* ACTION ITEM:
Rewrite the records below, swapping every "woman with glasses" for "woman in spectacles" and leaving everything else as it is.
- - - - - - -
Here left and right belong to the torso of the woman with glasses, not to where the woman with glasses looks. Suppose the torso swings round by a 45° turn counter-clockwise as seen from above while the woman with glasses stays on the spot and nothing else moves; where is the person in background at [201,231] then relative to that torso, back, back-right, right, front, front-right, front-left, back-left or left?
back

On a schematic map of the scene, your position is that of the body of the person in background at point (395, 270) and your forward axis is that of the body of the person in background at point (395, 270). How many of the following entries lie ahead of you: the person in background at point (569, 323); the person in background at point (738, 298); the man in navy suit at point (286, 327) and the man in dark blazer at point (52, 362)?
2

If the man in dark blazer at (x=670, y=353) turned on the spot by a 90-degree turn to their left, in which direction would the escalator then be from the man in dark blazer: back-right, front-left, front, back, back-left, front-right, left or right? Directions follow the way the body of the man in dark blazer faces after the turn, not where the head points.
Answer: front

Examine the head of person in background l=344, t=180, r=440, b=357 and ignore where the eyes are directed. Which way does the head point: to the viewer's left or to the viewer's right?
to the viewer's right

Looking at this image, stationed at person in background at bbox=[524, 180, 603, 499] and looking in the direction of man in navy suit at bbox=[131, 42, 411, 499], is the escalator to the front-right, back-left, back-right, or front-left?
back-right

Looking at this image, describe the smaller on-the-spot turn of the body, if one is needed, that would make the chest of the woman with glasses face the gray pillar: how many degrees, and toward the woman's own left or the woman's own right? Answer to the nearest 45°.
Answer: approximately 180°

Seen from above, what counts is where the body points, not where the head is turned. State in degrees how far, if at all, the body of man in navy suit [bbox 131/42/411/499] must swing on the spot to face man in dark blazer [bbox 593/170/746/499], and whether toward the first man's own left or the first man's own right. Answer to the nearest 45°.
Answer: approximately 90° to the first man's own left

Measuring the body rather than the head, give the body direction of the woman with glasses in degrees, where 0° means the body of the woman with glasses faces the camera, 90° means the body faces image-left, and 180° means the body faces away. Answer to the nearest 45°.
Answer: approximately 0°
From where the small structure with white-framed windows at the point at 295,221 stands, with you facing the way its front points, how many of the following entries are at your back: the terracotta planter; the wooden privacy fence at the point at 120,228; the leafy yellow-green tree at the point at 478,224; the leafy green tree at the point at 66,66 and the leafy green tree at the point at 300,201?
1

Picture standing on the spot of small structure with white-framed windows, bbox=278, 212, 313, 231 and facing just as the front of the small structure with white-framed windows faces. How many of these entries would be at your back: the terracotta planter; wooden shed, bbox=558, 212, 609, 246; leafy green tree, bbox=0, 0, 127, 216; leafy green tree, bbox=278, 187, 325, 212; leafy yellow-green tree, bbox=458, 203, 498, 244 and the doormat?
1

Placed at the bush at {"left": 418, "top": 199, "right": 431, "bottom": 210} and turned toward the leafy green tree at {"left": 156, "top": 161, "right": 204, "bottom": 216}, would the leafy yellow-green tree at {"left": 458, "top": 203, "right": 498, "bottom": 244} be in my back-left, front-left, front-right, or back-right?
- - - - - - -
* EXERCISE RESPONSE:
Here left and right belong to the torso of the woman in spectacles, not to where the woman in spectacles looks. Suppose the torso swings round by a 45° turn counter-clockwise as seen from above while the woman in spectacles stays on the spot and nothing else moves; where is the person in background at [201,231] then relative to that torso, back, back-right, right, front, front-right, front-left, back-left or left?
back

On a schematic map of the scene, your position is that of the body of the person in background at point (395, 270) and your forward axis is that of the body of the person in background at point (395, 270). How many of the following entries lie ahead of you: the person in background at point (569, 323); the person in background at point (738, 298); the man in navy suit at point (286, 327) and the man in dark blazer at point (52, 362)?
2

If the man in dark blazer at (x=670, y=353) turned on the spot by a 90-degree turn to their left, in which direction would the escalator then be from the man in dark blazer: back-right, front-left, front, back, back-left, front-right, left or right? Directions follow the way the body of the man in dark blazer faces after the turn, not where the head points.
Answer: front

Examine the head of person in background l=344, t=180, r=440, b=357 and ignore where the eyes are directed. Which way does the head point: to the viewer's left or to the viewer's right?
to the viewer's right

Looking at this image, stationed at person in background at bbox=[524, 180, 603, 499] and looking in the direction of man in navy suit at bbox=[131, 42, 411, 499], is the escalator to the front-right, back-left, back-right, or front-left?
back-right

Looking at this image, describe the smaller on-the-spot turn of the body, if one is needed, that would make the chest of the woman in spectacles face the gray pillar: how many degrees, and toward the woman's own left or the woman's own right? Answer to the nearest 45°.
Answer: approximately 180°

Seen from above, what counts is where the body points, not where the head is turned. State in degrees how far, if at all, the body of man in navy suit [bbox 131/42/411/499] must swing on the spot to face man in dark blazer [bbox 593/170/746/499], and whether toward the first man's own left or the first man's own right. Answer to the nearest 45°.
Answer: approximately 90° to the first man's own left

Measuring the body rather than the head, give the body direction of the woman in spectacles in degrees, where 0° means the body of the woman in spectacles faces the camera, 90° means the body faces image-left, and 180° means the body faces away. Answer to the nearest 45°.
Answer: approximately 0°
From where the small structure with white-framed windows at the point at 295,221 stands, with you facing the way its front points, how many of the following entries are at your back: the terracotta planter; the wooden privacy fence at the point at 120,228; the leafy yellow-green tree at the point at 478,224; the leafy green tree at the point at 66,66 and the leafy green tree at the point at 300,201?
1

Picture standing on the spot of small structure with white-framed windows, bbox=278, 212, 313, 231 and facing just as the front of the small structure with white-framed windows faces. How many of these entries would be at your back: the terracotta planter; wooden shed, bbox=558, 212, 609, 246; leafy green tree, bbox=0, 0, 127, 216; leafy green tree, bbox=278, 187, 325, 212; leafy yellow-green tree, bbox=458, 203, 498, 244 and the doormat?
1

Placed at the bush at {"left": 418, "top": 199, "right": 431, "bottom": 210} and turned toward the leafy green tree at {"left": 156, "top": 161, "right": 204, "bottom": 216}, would the leafy yellow-green tree at {"left": 458, "top": 203, "right": 498, "bottom": 244} be in my back-left, front-left, front-right, or back-right?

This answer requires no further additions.